WORK INSTRUCTIONS ▸ Reproduce the items starting at the very first line and ending at the line containing "De band speelde over de hele wereld, met als", swapping "punkrock" for "poppunk" and keeping everything else unchanged.

INFORMATION SUPPLIED ▸
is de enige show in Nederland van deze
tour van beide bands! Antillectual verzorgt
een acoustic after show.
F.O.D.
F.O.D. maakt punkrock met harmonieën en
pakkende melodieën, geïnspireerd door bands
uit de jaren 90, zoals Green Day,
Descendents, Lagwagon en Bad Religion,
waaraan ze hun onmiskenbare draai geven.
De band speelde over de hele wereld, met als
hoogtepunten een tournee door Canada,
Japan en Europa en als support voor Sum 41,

RESPONSE ▸
is de enige show in Nederland van deze
tour van beide bands! Antillectual verzorgt
een acoustic after show.
F.O.D.
F.O.D. maakt poppunk met harmonieën en
pakkende melodieën, geïnspireerd door bands
uit de jaren 90, zoals Green Day,
Descendents, Lagwagon en Bad Religion,
waaraan ze hun onmiskenbare draai geven.
De band speelde over de hele wereld, met als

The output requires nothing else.